Exercise text

----------

Application of empirical mode decomposition and Euclidean distance technique for feature selection and fault diagnosis of planetary gearbox

Planetary gearbox plays an important role in large and complex mechanical equipment due to the advantage that it can provide larger transmission ratio in a compact space than fixed shaft gearbox. However, its fault diagnosis is a dilemma due to the special structure and harsh working conditions. This paper applies Empirical Mode Decomposition (EMD) and Euclidean Distance Technique (EDT) for planetary gearbox feature selection and fault diagnosis. EMD is a self-adaptive signal processing method that can be applied to non-linear and non-stationary signal and it can also get the aim of de-noising. EDT can give out the quantitative fault diagnosis result. And its theoretical knowledge is easy to understand. An intrinsic mode function (IMF) selection method based on energy ratio is proposed to select IMFs which include sensitive fault information. A two-stage feature selection and weighting method based on EDT is applied to get a new combinative feature and 36 feature parameters are extracted before this process. Then, the feature vector matrix of each raw signal can be computed out by extracting the new combinative feature from every IMF. Finally, the diagnosis result can be obtained through calculating the Euclidean Distance value between two feature vector matrixes. Namely, the health state of the tested signal is as same as the trained signal which the Euclidean Distance between them is the minimum. The performance of the proposed method is validated by experimental data and industrial data.

----------

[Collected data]
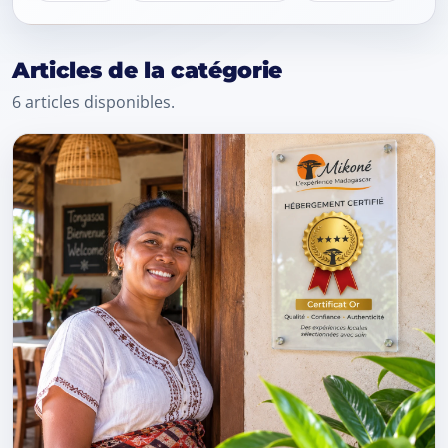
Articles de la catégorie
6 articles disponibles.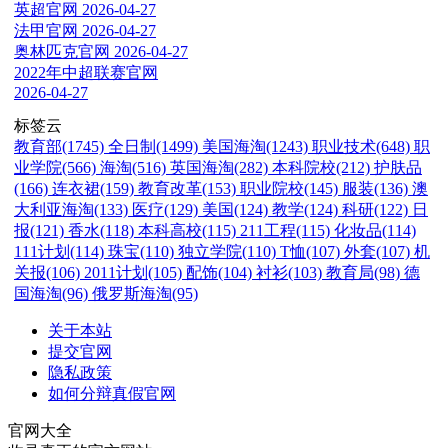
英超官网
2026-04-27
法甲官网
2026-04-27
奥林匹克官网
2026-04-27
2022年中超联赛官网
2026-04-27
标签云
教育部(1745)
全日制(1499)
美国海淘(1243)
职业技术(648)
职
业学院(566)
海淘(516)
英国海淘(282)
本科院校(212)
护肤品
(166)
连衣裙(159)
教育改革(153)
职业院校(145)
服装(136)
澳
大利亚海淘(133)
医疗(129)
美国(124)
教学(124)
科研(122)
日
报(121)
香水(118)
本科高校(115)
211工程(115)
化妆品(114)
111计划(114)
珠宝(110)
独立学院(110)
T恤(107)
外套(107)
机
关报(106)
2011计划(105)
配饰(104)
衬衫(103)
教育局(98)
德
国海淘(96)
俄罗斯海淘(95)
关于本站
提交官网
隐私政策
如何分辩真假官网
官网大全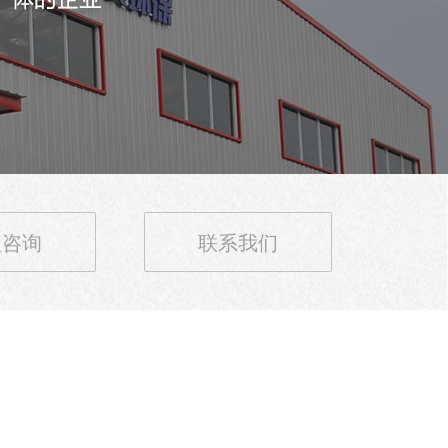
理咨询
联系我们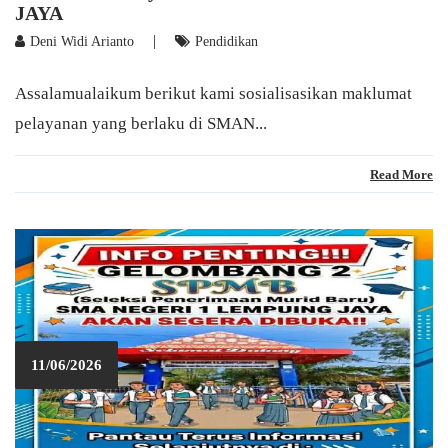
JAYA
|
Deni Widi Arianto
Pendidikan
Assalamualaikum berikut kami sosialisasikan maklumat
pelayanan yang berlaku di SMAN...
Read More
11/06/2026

----------

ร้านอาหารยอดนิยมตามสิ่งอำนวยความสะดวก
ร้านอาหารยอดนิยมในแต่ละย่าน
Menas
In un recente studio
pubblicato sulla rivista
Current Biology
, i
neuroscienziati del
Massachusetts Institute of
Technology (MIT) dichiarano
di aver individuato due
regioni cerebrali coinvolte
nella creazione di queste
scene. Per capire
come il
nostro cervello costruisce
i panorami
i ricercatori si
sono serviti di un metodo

----------

What is being asked
In the text on planetary gearbox fault diagnosis:
(a) What advantage does a planetary gearbox have over a fixed shaft gearbox?
(b) How many feature parameters are extracted before the two-stage feature selection and weighting process?
(c) What two kinds of data validate the performance of the proposed method?
Use only the text on planetary gearbox fault diagnosis.

Completed task
(a) It can provide a larger transmission ratio in a compact space.
(b) 36.
(c) Experimental data and industrial data.